**Document passage**

-- Opening Marker --

Advisory body to the legislature

The Council of State (Conseil d'État /fr/) is an institution in Luxembourg that advises the national legislature, the Chamber of Deputies as well as the Government. Until 1 January 1997, it was also the country's supreme administrative court, but this function was ceded to the newly created Administrative Tribunal and Administrative Court.

The Council of State was created by King-Grand Duke William III in the Coup of 1856. It was originally entirely appointed by the Grand Duke, but this was changed in 1866, and, despite the roll-back of many changes brought about by the coup, the Council of State has otherwise remained.

==Composition==
The Council of State is composed of twenty-one councillors, who are formally appointed by the Grand Duke upon nomination, in order, by the government, the Chamber of Deputies, and the Council of State itself. Of these, at least eleven must hold degrees in law. Neither number applies to the Hereditary Grand Duke, who may be appointed as an additional member of the Council. Membership is restricted to Luxembourgish nationals, who are resident in the Grand Duchy, are in possession of their full civil and political rights, and are at least 30 years old. The final restriction does not apply to the heir to the throne, who may be appointed upon being granted the title of Hereditary Grand Duke after turning 18 years old.

Furthermore, the composition of the Council must, as best as possible, reflect the composition of the Chamber of Deputies, with candidates being proposed by parties that have obtained at least 3 seats in the two previous general elections. Since a 2016 reform, a relative gender balance must also be assured, with at least 7 councillors having to be women. This threshold was first reached in 2018, with the appointment of Véronique Stoffel, who was proposed by the ADR.

-- Closing Marker --

**Material shown**
-- Opening Marker --

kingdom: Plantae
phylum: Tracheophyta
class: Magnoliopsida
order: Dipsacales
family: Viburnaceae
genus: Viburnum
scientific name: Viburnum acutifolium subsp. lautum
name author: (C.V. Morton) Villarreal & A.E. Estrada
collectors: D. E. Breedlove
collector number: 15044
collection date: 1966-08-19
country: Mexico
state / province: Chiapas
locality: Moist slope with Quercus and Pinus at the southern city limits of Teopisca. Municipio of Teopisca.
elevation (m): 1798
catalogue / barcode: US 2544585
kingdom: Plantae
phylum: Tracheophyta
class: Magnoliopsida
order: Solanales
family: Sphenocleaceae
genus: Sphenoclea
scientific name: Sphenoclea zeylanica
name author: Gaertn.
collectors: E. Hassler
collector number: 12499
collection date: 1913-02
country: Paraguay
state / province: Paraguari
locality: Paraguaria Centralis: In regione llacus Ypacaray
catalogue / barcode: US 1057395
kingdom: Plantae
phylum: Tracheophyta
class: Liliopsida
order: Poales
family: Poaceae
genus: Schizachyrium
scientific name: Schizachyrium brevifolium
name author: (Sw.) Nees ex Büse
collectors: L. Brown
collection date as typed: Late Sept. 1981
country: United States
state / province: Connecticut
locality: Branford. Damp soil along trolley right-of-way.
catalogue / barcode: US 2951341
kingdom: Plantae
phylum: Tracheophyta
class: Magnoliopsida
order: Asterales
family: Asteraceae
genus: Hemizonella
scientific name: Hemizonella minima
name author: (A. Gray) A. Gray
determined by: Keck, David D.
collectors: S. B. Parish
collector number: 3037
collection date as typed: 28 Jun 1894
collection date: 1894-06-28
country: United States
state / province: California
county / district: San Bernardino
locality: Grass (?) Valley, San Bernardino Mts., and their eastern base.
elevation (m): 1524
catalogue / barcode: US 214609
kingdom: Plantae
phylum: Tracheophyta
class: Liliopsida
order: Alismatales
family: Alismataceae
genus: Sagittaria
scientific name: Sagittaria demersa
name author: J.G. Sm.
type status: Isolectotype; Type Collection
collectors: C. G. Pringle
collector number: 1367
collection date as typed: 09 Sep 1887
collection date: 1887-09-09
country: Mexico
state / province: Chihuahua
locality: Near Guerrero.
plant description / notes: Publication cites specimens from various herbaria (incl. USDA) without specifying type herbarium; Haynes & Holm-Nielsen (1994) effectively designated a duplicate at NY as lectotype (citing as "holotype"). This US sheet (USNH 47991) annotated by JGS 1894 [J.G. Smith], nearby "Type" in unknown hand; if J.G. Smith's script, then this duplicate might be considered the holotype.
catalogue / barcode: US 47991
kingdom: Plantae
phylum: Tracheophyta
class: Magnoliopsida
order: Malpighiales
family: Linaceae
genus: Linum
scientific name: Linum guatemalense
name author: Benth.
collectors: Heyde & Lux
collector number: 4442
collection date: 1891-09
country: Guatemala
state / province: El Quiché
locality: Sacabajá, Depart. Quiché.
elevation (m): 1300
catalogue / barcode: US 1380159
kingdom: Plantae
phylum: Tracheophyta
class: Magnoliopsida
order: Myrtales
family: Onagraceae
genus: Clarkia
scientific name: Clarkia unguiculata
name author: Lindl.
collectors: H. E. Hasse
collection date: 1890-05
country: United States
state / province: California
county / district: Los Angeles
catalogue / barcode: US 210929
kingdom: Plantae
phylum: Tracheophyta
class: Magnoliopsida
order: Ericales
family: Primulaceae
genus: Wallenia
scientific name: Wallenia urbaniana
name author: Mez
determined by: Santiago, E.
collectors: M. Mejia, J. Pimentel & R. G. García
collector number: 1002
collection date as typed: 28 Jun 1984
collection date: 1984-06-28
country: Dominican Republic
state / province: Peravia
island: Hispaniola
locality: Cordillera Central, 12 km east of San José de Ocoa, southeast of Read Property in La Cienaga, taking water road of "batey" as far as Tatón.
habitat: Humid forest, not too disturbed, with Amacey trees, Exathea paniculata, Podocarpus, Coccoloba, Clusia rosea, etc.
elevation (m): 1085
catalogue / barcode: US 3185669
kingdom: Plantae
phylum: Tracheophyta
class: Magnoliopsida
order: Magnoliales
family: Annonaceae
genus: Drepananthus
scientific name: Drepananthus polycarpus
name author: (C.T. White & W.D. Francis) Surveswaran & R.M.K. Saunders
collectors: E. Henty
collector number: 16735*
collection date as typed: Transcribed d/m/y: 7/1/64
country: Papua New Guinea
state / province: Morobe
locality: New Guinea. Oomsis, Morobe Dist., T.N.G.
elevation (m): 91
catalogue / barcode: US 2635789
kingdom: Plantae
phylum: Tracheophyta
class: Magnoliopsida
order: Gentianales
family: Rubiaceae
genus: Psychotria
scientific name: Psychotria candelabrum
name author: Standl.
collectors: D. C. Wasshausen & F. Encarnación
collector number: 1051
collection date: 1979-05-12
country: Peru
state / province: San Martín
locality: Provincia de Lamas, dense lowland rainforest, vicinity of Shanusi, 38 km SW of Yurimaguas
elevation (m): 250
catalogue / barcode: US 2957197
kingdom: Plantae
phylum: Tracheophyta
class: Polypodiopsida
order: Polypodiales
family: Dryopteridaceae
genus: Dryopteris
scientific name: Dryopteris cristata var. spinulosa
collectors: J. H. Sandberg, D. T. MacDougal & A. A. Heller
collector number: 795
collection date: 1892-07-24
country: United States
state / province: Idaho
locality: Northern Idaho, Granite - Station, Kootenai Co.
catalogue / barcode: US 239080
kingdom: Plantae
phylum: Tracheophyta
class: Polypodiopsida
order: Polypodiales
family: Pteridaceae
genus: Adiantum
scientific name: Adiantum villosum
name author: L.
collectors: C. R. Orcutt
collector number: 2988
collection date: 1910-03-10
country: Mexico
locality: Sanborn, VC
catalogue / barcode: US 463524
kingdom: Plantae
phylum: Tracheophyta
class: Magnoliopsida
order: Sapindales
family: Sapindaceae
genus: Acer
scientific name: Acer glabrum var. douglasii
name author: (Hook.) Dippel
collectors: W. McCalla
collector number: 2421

-- Closing Marker --

**Activity**
In the passage about Luxembourg's Council of State, how many councillors must hold law degrees? These lines come from a different source than the passage about Luxembourg's Council of State.

**Result for this exercise**
At least eleven.